▶ INFORMATION SHOWN:
------------------------

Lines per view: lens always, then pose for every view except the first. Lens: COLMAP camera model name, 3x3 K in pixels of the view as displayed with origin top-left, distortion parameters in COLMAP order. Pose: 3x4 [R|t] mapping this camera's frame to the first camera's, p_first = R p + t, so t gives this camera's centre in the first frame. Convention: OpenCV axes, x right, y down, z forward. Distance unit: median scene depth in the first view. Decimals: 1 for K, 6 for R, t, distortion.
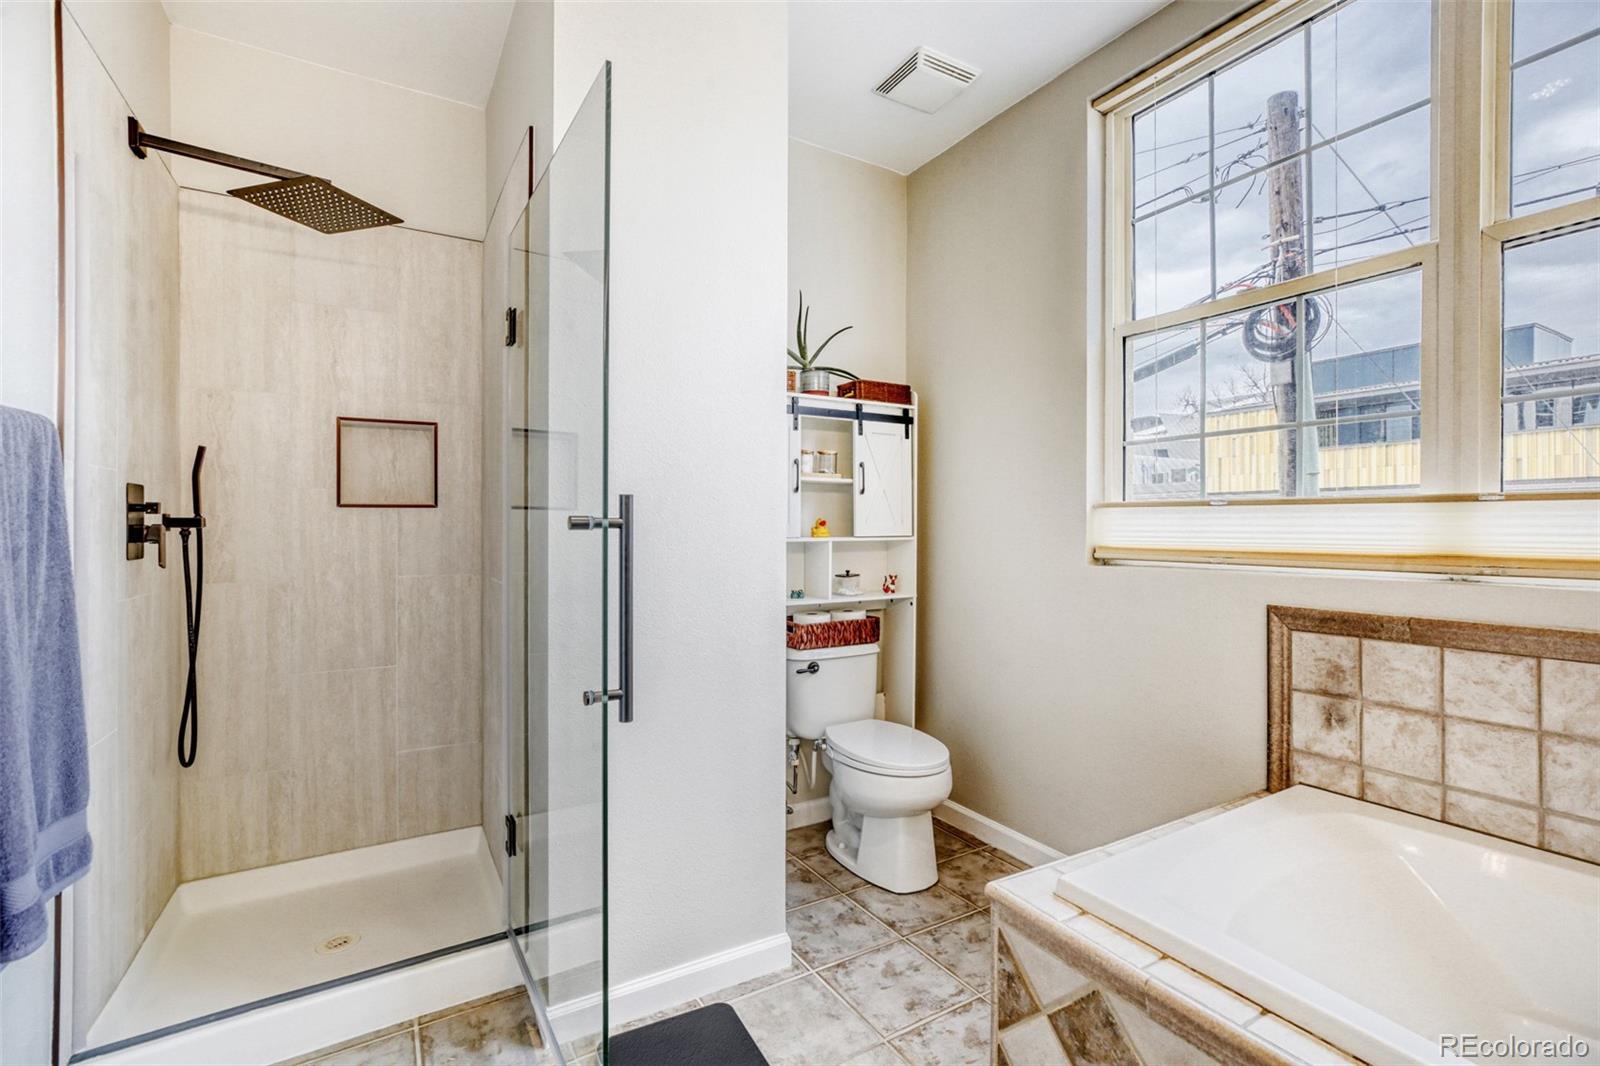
lens RADIAL K [[701.1, 0, 799.9], [0, 701.1, 534.6], [0, 0, 1]] dist [-0.003342, 0.002775]
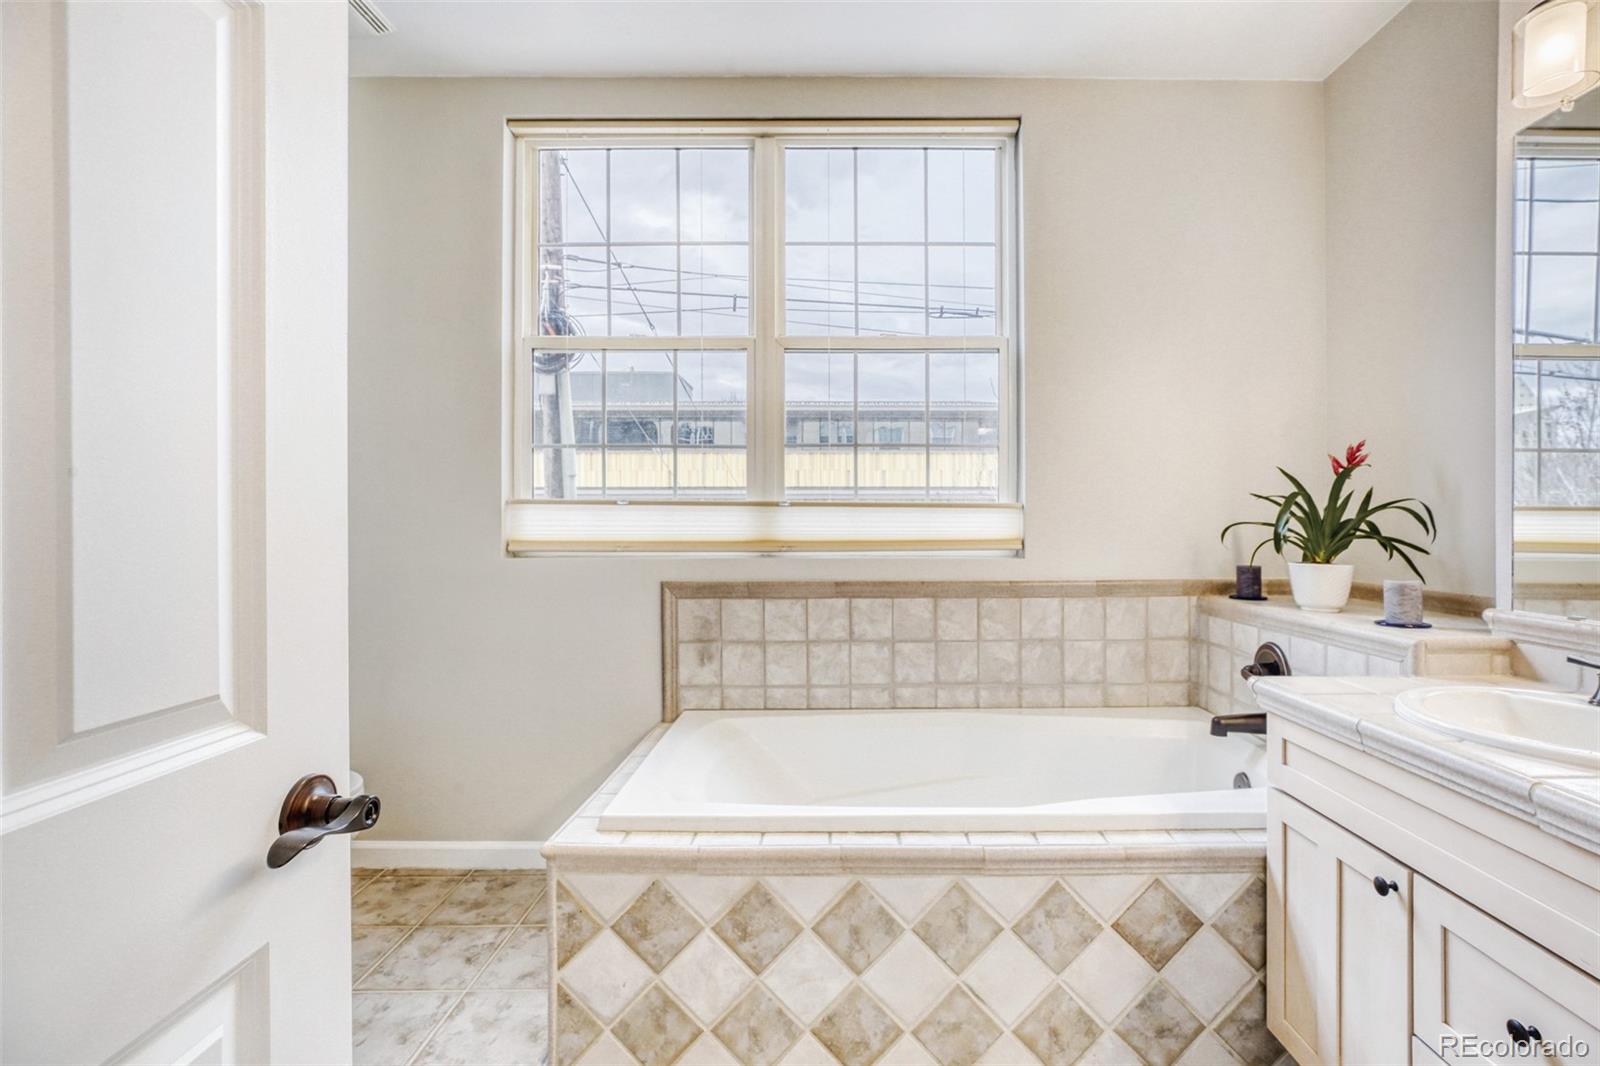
lens RADIAL K [[759.2, 0, 807.3], [0, 759.2, 529.1], [0, 0, 1]] dist [0.000082, 0.000921]
pose [[0.529456, -0.007275, 0.848306, -0.442812], [0.007092, 0.999966, 0.004149, -0.001906], [-0.848308, 0.003819, 0.529490, 0.011997]]
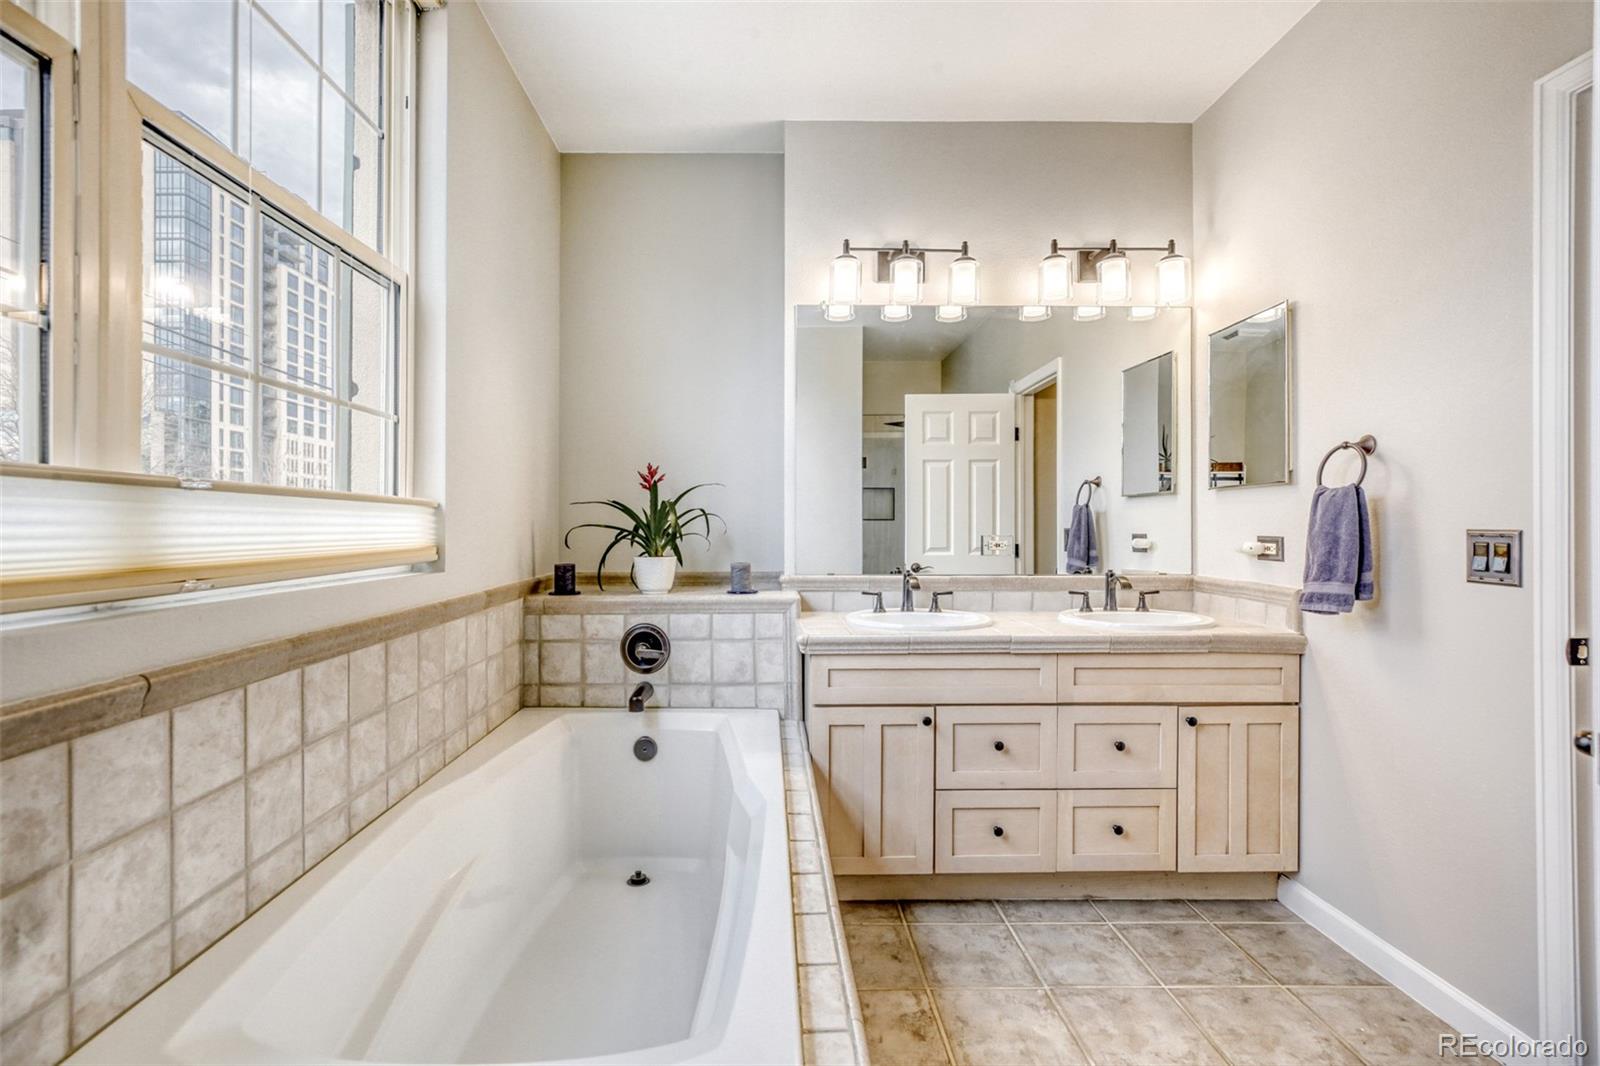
lens RADIAL K [[725.6, 0, 803.1], [0, 725.6, 523.9], [0, 0, 1]] dist [-0.022785, 0.012092]
pose [[-0.886789, -0.001566, 0.462171, 0.079025], [0.000491, 0.999991, 0.004330, -0.013223], [-0.462174, 0.004067, -0.886780, 1.224912]]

------------------------

▶ TRY IT:
Your copy should match the listing exactly, apart from the pictures it leaves out.

▶ YOUR SOLUTION:
Lines per view: lens always, then pose for every view except the first. Lens: COLMAP camera model name, 3x3 K in pixels of the view as displayed with origin top-left, distortion parameters in COLMAP order. Pose: 3x4 [R|t] mapping this camera's frame to the first camera's, p_first = R p + t, so t gives this camera's centre in the first frame. Convention: OpenCV axes, x right, y down, z forward. Distance unit: median scene depth in the first view. Decimals: 1 for K, 6 for R, t, distortion.
lens RADIAL K [[701.1, 0, 799.9], [0, 701.1, 534.6], [0, 0, 1]] dist [-0.003342, 0.002775]
lens RADIAL K [[759.2, 0, 807.3], [0, 759.2, 529.1], [0, 0, 1]] dist [0.000082, 0.000921]
pose [[0.529456, -0.007275, 0.848306, -0.442812], [0.007092, 0.999966, 0.004149, -0.001906], [-0.848308, 0.003819, 0.529490, 0.011997]]
lens RADIAL K [[725.6, 0, 803.1], [0, 725.6, 523.9], [0, 0, 1]] dist [-0.022785, 0.012092]
pose [[-0.886789, -0.001566, 0.462171, 0.079025], [0.000491, 0.999991, 0.004330, -0.013223], [-0.462174, 0.004067, -0.886780, 1.224912]]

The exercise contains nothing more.